Think the pursuit of higher learning is immune from partisan polarization? Think again. A new poll from the Pew Research Center finds that colleges and universities are the latest institutions added to the list of those viewed through a partisan lens.
Overall, 55% say colleges and universities have a positive effect on the way things are going in the country, second to churches and religious organizations (59% positive) for positive impacts on the nation's life among the five institutions tested in the survey.
But in the last two years, there have been sharp changes in the way Republicans view America's colleges and universities. While Democrats continue to see them as an overwhelmingly positive force (72% say they have a positive effect on the country, about the same as in 2015), Republicans have had a near reversal. In September 2015, 54% of Republicans viewed colleges as a positive for the nation, but now, most Republicans (58%) say they are a negative.
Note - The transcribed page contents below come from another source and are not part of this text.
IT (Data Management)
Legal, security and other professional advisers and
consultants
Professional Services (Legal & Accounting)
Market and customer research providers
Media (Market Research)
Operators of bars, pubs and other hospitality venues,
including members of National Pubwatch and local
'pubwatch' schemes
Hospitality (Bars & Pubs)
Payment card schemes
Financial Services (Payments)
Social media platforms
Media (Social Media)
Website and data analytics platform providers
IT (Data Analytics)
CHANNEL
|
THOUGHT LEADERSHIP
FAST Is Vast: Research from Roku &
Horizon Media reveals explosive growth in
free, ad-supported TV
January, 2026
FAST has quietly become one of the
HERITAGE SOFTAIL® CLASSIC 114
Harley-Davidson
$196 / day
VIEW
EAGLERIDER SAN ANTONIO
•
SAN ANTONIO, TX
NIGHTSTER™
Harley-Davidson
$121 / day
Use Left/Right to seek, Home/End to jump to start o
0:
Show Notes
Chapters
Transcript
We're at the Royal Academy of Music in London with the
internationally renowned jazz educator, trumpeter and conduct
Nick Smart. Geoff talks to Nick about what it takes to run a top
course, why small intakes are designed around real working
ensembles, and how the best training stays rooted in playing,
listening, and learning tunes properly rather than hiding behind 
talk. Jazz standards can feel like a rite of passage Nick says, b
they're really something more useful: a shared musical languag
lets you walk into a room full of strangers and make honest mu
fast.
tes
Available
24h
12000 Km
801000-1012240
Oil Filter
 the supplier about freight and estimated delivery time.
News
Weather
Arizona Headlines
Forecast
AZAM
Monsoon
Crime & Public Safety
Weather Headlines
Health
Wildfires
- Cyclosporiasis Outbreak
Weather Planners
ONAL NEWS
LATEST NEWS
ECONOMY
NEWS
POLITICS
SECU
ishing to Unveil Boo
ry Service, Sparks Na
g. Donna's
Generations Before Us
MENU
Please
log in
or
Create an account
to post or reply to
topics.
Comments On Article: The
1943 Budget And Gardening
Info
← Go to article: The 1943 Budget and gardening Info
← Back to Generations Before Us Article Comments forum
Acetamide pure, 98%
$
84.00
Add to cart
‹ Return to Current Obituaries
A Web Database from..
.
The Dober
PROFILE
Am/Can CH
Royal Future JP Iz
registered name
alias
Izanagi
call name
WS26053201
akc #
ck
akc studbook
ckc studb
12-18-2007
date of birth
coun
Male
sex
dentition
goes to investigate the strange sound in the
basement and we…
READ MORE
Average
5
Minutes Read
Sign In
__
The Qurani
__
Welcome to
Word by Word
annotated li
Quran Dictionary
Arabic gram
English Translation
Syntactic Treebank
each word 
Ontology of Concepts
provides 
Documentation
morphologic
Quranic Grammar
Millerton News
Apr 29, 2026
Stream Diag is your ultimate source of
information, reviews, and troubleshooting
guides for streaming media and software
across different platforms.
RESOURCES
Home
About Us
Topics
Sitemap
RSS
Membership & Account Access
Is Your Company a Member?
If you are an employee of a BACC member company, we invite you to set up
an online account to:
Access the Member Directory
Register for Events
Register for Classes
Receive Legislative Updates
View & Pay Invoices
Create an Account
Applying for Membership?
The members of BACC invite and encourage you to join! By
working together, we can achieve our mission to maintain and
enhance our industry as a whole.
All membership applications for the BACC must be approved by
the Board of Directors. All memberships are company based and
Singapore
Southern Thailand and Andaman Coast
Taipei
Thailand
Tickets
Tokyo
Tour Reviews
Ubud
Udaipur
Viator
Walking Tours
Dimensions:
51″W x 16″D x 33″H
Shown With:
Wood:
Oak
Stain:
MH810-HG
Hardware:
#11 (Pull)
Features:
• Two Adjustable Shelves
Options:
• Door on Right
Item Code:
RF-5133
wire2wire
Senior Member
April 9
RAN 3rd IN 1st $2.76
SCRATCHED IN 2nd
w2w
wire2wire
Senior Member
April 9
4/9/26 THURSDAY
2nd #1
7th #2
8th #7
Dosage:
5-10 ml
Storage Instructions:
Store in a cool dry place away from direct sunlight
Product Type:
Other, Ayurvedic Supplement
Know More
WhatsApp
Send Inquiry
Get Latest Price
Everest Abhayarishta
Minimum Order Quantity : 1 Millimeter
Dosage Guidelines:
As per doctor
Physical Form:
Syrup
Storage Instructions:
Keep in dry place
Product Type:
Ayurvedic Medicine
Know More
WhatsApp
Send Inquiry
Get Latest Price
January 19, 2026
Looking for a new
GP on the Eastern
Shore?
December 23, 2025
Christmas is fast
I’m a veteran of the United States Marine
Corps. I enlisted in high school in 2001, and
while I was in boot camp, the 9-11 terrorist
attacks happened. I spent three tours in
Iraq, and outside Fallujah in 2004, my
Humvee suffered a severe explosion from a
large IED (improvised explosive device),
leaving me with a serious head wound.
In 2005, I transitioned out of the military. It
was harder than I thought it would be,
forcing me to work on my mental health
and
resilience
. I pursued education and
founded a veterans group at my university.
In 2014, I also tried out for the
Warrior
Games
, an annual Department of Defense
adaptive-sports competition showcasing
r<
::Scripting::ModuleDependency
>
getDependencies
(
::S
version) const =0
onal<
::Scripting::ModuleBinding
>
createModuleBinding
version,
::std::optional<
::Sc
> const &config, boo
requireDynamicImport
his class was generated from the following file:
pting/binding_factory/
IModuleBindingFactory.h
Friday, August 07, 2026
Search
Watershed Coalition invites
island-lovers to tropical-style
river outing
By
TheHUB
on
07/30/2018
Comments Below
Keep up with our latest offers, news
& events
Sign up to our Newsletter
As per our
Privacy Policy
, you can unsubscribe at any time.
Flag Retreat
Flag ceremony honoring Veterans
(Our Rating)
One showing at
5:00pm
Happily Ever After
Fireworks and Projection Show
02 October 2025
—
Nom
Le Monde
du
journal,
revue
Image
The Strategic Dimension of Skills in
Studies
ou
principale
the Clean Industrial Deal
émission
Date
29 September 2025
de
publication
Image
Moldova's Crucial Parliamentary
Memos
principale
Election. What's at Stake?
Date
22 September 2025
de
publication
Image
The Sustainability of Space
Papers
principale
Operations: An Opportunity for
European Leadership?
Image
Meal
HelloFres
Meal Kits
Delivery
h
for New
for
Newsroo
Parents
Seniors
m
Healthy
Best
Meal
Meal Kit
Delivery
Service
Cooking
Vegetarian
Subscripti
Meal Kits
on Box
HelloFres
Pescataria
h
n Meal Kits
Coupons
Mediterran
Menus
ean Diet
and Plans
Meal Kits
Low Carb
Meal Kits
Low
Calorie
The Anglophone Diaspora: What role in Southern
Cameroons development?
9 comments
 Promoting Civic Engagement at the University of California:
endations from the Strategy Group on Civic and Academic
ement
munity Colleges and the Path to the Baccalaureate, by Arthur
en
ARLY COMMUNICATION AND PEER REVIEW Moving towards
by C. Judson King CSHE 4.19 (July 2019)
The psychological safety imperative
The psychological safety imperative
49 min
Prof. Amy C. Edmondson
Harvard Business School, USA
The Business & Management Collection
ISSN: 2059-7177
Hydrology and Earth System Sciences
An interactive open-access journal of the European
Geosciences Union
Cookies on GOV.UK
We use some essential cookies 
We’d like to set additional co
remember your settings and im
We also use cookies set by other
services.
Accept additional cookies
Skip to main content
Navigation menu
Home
The divide between voters who held college degrees and those who did not nearly defined last year's election campaign. A CNN study with the Kaiser Family Foundation last fall found a hint of the burgeoning GOP distaste for formal education. That survey asked those who did not hold a four-year college degree if having one would make their lives better, worse or no different at all. Among Democrats who did not have a degree, 70% said getting that B.A. or B.S. would make their lives better. Among Republicans in the same boat, just 48% agreed.
Some of the other partisan divides found in the poll were less surprising. Democrats are more positive about the impact of labor unions on Americans life, and Republicans were more positive about banks and other financial institutions.
Overall, the national news media are viewed more negatively (63%) than positively (28%), but the partisan gap behind those numbers grew. Over three surveys between 2010 and 2015, views of the news media among Democrats and Republicans followed the same trajectory, with Democrats less apt to see the media as having a negative effect on the way things were going in the US, but those in both parties shifting slightly more negative over time. In 2016, Republicans' views shifted sharply more negative, and this year, Democrats views moved significantly toward positive views of the media. Now, 85% of Republicans describe the media as a negative influence, while Democrats are about evenly split: 44% see it as a positive, 46% as a negative.
The poll also found mostly positive views of churches and religious organizations among both Democrats and Republicans. But Democrats were split along ideological and racial lines in assessing the impact of religious organizations. Most conservative or moderate Democrats described churches as having a positive impact (58%), while liberal Democrats were split (40% positive to 44% negative). Just 43% of white Democrats called them a positive influence, vs. 60% of Black or Hispanic Democrats.
The Pew Research Center survey was conducted by telephone June 8 through June 18 among a random national sample of 2,504 adults. Results among the full sample have a margin of sampling error of plus or minus 2.3 percentage points. It is higher for subgroups.